● What this task involves
Check each line of the records for "errore"; collect those that have it.

● Given information
#####
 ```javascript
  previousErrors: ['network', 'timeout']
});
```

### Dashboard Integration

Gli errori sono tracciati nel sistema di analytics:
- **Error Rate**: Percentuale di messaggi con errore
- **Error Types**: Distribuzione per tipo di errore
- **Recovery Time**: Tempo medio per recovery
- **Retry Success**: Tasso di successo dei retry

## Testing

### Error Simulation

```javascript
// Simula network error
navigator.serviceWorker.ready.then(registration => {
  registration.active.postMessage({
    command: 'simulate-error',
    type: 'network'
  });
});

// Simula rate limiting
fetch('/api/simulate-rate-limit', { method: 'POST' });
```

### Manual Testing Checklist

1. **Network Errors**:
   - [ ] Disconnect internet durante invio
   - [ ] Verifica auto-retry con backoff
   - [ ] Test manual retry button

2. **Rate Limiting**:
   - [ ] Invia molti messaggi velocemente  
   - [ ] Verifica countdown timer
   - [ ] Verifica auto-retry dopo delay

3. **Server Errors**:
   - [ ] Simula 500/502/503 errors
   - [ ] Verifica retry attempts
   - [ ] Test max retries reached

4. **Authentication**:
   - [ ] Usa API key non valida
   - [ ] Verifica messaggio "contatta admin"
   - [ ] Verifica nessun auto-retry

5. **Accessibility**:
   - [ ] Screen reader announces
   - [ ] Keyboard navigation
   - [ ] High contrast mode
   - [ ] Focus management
#####
● Exercise response
- **Error Rate**: Percentuale di messaggi con errore
- **Error Types**: Distribuzione per tipo di errore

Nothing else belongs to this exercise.